[Linux-cluster] fencing: external vs watchdog

Fri Aug 17 16:33:34 UTC 2007

On Fri, Aug 17, 2007 at 09:29:05AM +0200, Mark Hlawatschek wrote:
> Hi,
> 
> I'd like to discuss and collect information about the two diffrent fencing 
> approaches.
> 
> external fencing: The failed cluster node is disconnected from the storage 
> device by onother node in the cluster.
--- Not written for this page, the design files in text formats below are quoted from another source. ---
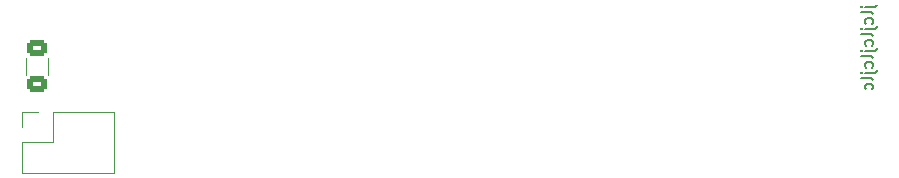
<source format=gbr>
G04 #@! TF.GenerationSoftware,KiCad,Pcbnew,(6.99.0-2452-gdb4f2d9dd8)*
G04 #@! TF.CreationDate,2022-07-21T13:31:46-08:00*
G04 #@! TF.ProjectId,Boeing,426f6569-6e67-42e6-9b69-6361645f7063,rev?*
G04 #@! TF.SameCoordinates,Original*
G04 #@! TF.FileFunction,Legend,Bot*
G04 #@! TF.FilePolarity,Positive*
%FSLAX46Y46*%
G04 Gerber Fmt 4.6, Leading zero omitted, Abs format (unit mm)*
G04 Created by KiCad (PCBNEW (6.99.0-2452-gdb4f2d9dd8)) date 2022-07-21 13:31:46*
%MOMM*%
%LPD*%
G01*
G04 APERTURE LIST*
G04 Aperture macros list*
%AMRoundRect*
0 Rectangle with rounded corners*
0 $1 Rounding radius*
0 $2 $3 $4 $5 $6 $7 $8 $9 X,Y pos of 4 corners*
0 Add a 4 corners polygon primitive as box body*
4,1,4,$2,$3,$4,$5,$6,$7,$8,$9,$2,$3,0*
0 Add four circle primitives for the rounded corners*
1,1,$1+$1,$2,$3*
1,1,$1+$1,$4,$5*
1,1,$1+$1,$6,$7*
1,1,$1+$1,$8,$9*
0 Add four rect primitives between the rounded corners*
20,1,$1+$1,$2,$3,$4,$5,0*
20,1,$1+$1,$4,$5,$6,$7,0*
20,1,$1+$1,$6,$7,$8,$9,0*
20,1,$1+$1,$8,$9,$2,$3,0*%
G04 Aperture macros list end*
%ADD10C,0.150000*%
%ADD11C,0.120000*%
%ADD12R,1.800000X1.800000*%
%ADD13C,1.800000*%
%ADD14O,1.700000X1.700000*%
%ADD15R,1.700000X1.700000*%
%ADD16RoundRect,0.250000X-0.625000X0.400000X-0.625000X-0.400000X0.625000X-0.400000X0.625000X0.400000X0*%
G04 APERTURE END LIST*
D10*
X173200714Y-59123809D02*
X174057857Y-59123809D01*
X174057857Y-59123809D02*
X174153095Y-59076190D01*
X174153095Y-59076190D02*
X174200714Y-58980952D01*
X174200714Y-58980952D02*
X174200714Y-58933333D01*
X172867380Y-59123809D02*
X172915000Y-59076190D01*
X172915000Y-59076190D02*
X172962619Y-59123809D01*
X172962619Y-59123809D02*
X172915000Y-59171428D01*
X172915000Y-59171428D02*
X172867380Y-59123809D01*
X172867380Y-59123809D02*
X172962619Y-59123809D01*
X173867380Y-59742856D02*
X173819761Y-59647618D01*
X173819761Y-59647618D02*
X173724523Y-59599999D01*
X173724523Y-59599999D02*
X172867380Y-59599999D01*
X173819761Y-60552380D02*
X173867380Y-60457142D01*
X173867380Y-60457142D02*
X173867380Y-60266666D01*
X173867380Y-60266666D02*
X173819761Y-60171428D01*
X173819761Y-60171428D02*
X173772142Y-60123809D01*
X173772142Y-60123809D02*
X173676904Y-60076190D01*
X173676904Y-60076190D02*
X173391190Y-60076190D01*
X173391190Y-60076190D02*
X173295952Y-60123809D01*
X173295952Y-60123809D02*
X173248333Y-60171428D01*
X173248333Y-60171428D02*
X173200714Y-60266666D01*
X173200714Y-60266666D02*
X173200714Y-60457142D01*
X173200714Y-60457142D02*
X173248333Y-60552380D01*
X173200714Y-60980952D02*
X174057857Y-60980952D01*
X174057857Y-60980952D02*
X174153095Y-60933333D01*
X174153095Y-60933333D02*
X174200714Y-60838095D01*
X174200714Y-60838095D02*
X174200714Y-60790476D01*
X172867380Y-60980952D02*
X172915000Y-60933333D01*
X172915000Y-60933333D02*
X172962619Y-60980952D01*
X172962619Y-60980952D02*
X172915000Y-61028571D01*
X172915000Y-61028571D02*
X172867380Y-60980952D01*
X172867380Y-60980952D02*
X172962619Y-60980952D01*
X173867380Y-61599999D02*
X173819761Y-61504761D01*
X173819761Y-61504761D02*
X173724523Y-61457142D01*
X173724523Y-61457142D02*
X172867380Y-61457142D01*
X173819761Y-62409523D02*
X173867380Y-62314285D01*
X173867380Y-62314285D02*
X173867380Y-62123809D01*
X173867380Y-62123809D02*
X173819761Y-62028571D01*
X173819761Y-62028571D02*
X173772142Y-61980952D01*
X173772142Y-61980952D02*
X173676904Y-61933333D01*
X173676904Y-61933333D02*
X173391190Y-61933333D01*
X173391190Y-61933333D02*
X173295952Y-61980952D01*
X173295952Y-61980952D02*
X173248333Y-62028571D01*
X173248333Y-62028571D02*
X173200714Y-62123809D01*
X173200714Y-62123809D02*
X173200714Y-62314285D01*
X173200714Y-62314285D02*
X173248333Y-62409523D01*
X173200714Y-62838095D02*
X174057857Y-62838095D01*
X174057857Y-62838095D02*
X174153095Y-62790476D01*
X174153095Y-62790476D02*
X174200714Y-62695238D01*
X174200714Y-62695238D02*
X174200714Y-62647619D01*
X172867380Y-62838095D02*
X172915000Y-62790476D01*
X172915000Y-62790476D02*
X172962619Y-62838095D01*
X172962619Y-62838095D02*
X172915000Y-62885714D01*
X172915000Y-62885714D02*
X172867380Y-62838095D01*
X172867380Y-62838095D02*
X172962619Y-62838095D01*
X173867380Y-63457142D02*
X173819761Y-63361904D01*
X173819761Y-63361904D02*
X173724523Y-63314285D01*
X173724523Y-63314285D02*
X172867380Y-63314285D01*
X173819761Y-64266666D02*
X173867380Y-64171428D01*
X173867380Y-64171428D02*
X173867380Y-63980952D01*
X173867380Y-63980952D02*
X173819761Y-63885714D01*
X173819761Y-63885714D02*
X173772142Y-63838095D01*
X173772142Y-63838095D02*
X173676904Y-63790476D01*
X173676904Y-63790476D02*
X173391190Y-63790476D01*
X173391190Y-63790476D02*
X173295952Y-63838095D01*
X173295952Y-63838095D02*
X173248333Y-63885714D01*
X173248333Y-63885714D02*
X173200714Y-63980952D01*
X173200714Y-63980952D02*
X173200714Y-64171428D01*
X173200714Y-64171428D02*
X173248333Y-64266666D01*
X173200714Y-64695238D02*
X174057857Y-64695238D01*
X174057857Y-64695238D02*
X174153095Y-64647619D01*
X174153095Y-64647619D02*
X174200714Y-64552381D01*
X174200714Y-64552381D02*
X174200714Y-64504762D01*
X172867380Y-64695238D02*
X172915000Y-64647619D01*
X172915000Y-64647619D02*
X172962619Y-64695238D01*
X172962619Y-64695238D02*
X172915000Y-64742857D01*
X172915000Y-64742857D02*
X172867380Y-64695238D01*
X172867380Y-64695238D02*
X172962619Y-64695238D01*
X173867380Y-65314285D02*
X173819761Y-65219047D01*
X173819761Y-65219047D02*
X173724523Y-65171428D01*
X173724523Y-65171428D02*
X172867380Y-65171428D01*
X173819761Y-66123809D02*
X173867380Y-66028571D01*
X173867380Y-66028571D02*
X173867380Y-65838095D01*
X173867380Y-65838095D02*
X173819761Y-65742857D01*
X173819761Y-65742857D02*
X173772142Y-65695238D01*
X173772142Y-65695238D02*
X173676904Y-65647619D01*
X173676904Y-65647619D02*
X173391190Y-65647619D01*
X173391190Y-65647619D02*
X173295952Y-65695238D01*
X173295952Y-65695238D02*
X173248333Y-65742857D01*
X173248333Y-65742857D02*
X173200714Y-65838095D01*
X173200714Y-65838095D02*
X173200714Y-66028571D01*
X173200714Y-66028571D02*
X173248333Y-66123809D01*
D11*
X101830000Y-73200000D02*
X109570000Y-73200000D01*
X101830000Y-70600000D02*
X101830000Y-73200000D01*
X104430000Y-70600000D02*
X101830000Y-70600000D01*
X101830000Y-68000000D02*
X101830000Y-69330000D01*
X103160000Y-68000000D02*
X101830000Y-68000000D01*
X104430000Y-68000000D02*
X104430000Y-70600000D01*
X104430000Y-68000000D02*
X109570000Y-68000000D01*
X109570000Y-68000000D02*
X109570000Y-73200000D01*
X104010000Y-63422936D02*
X104010000Y-64877064D01*
X102190000Y-63422936D02*
X102190000Y-64877064D01*
%LPC*%
D12*
X108899999Y-62599999D03*
D13*
X106360000Y-62600000D03*
D14*
X108239999Y-71869999D03*
X108239999Y-69329999D03*
X105699999Y-71869999D03*
X105699999Y-69329999D03*
X103159999Y-71869999D03*
D15*
X103159999Y-69329999D03*
D16*
X103100000Y-62600000D03*
X103100000Y-65700000D03*
M02*

</source>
After a failure detection all cluster 
> activities are suspended until the IO fencing of the failed node has been 
> completed successfully.
> 
> watchdog fencing: A failed cluster node has to recognize the failure by itself 
> and will be shut down by a kind of internal watchdog feature.
> 
> Now, I see that theoretically the external fencing method (when configured 
> correctly) is the betterer approach because of the exactly defined state 
> during a fencing and recovery operation.
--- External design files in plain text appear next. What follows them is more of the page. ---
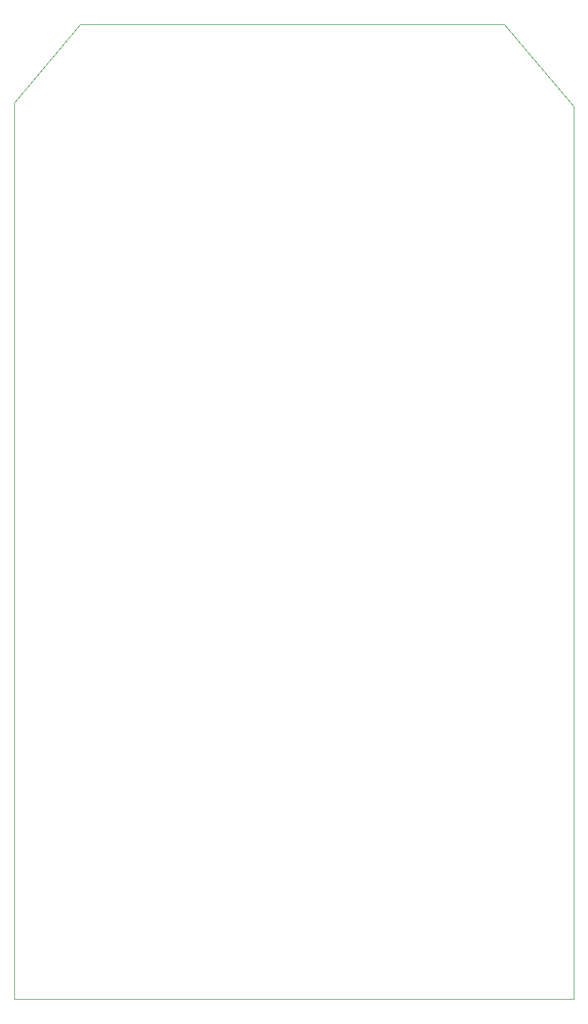
<source format=gbr>
%TF.GenerationSoftware,KiCad,Pcbnew,(5.1.8)-1*%
%TF.CreationDate,2021-03-01T08:31:10-06:00*%
%TF.ProjectId,CircuitBoard,43697263-7569-4744-926f-6172642e6b69,rev?*%
%TF.SameCoordinates,Original*%
%TF.FileFunction,Profile,NP*%
%FSLAX46Y46*%
G04 Gerber Fmt 4.6, Leading zero omitted, Abs format (unit mm)*
G04 Created by KiCad (PCBNEW (5.1.8)-1) date 2021-03-01 08:31:10*
%MOMM*%
%LPD*%
G01*
G04 APERTURE LIST*
%TA.AperFunction,Profile*%
%ADD10C,0.100000*%
%TD*%
G04 APERTURE END LIST*
D10*
X155702000Y-45212000D02*
X165608000Y-56896000D01*
X95250000Y-45212000D02*
X155702000Y-45212000D01*
X85852000Y-56388000D02*
X95250000Y-45212000D01*
X85852000Y-184150000D02*
X85852000Y-56388000D01*
X165608000Y-184150000D02*
X85852000Y-184150000D01*
X165608000Y-56896000D02*
X165608000Y-184150000D01*
M02*

</source>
> But the question is: What are real world examples of failures when the 
> watchdog fencing would fail and cause data corruption on the storage device ?
> I'd like to collect some real world examples and also theoretical approaches.

Hardware watchdog failure.

Kernel watchdog thread failure.

Wrong watchog time (timer fires after failover attempt when node isn't
really hung).

With linux-cluster, historically, we have required verification from a
3rd party (IE the fence device) - and not assumed anything.  That is,
fencing devices are assumed to be set up correctly - and therefore, when
we ask the fence device if this port (node, whatever) is off, it can
say "Yes" or "No".

Fencing goes like this:

  do {
    sleep(5);
    fence_node();
  } while (!node_is_fenced() && !node_rejoined());

With a watchdog timer, there's no fencing and no verification.

Red Hat Cluster Suite 3 was the last instance of linux-cluster / RHCS
which supported use of watchdog timers (based on assumptions), but it
wasn't considered fencing. (In RHEL 2.1 you added an actual "watchdog"
agent to the cluster config, which was a no-op, how useful...)

Data integrity after a failure was disclaimed if watchdogs were used.

I can't think of any real-world problems that resulted, but I forget
lots of things ;)

-- 
Lon Hohberger - Software Engineer - Red Hat, Inc.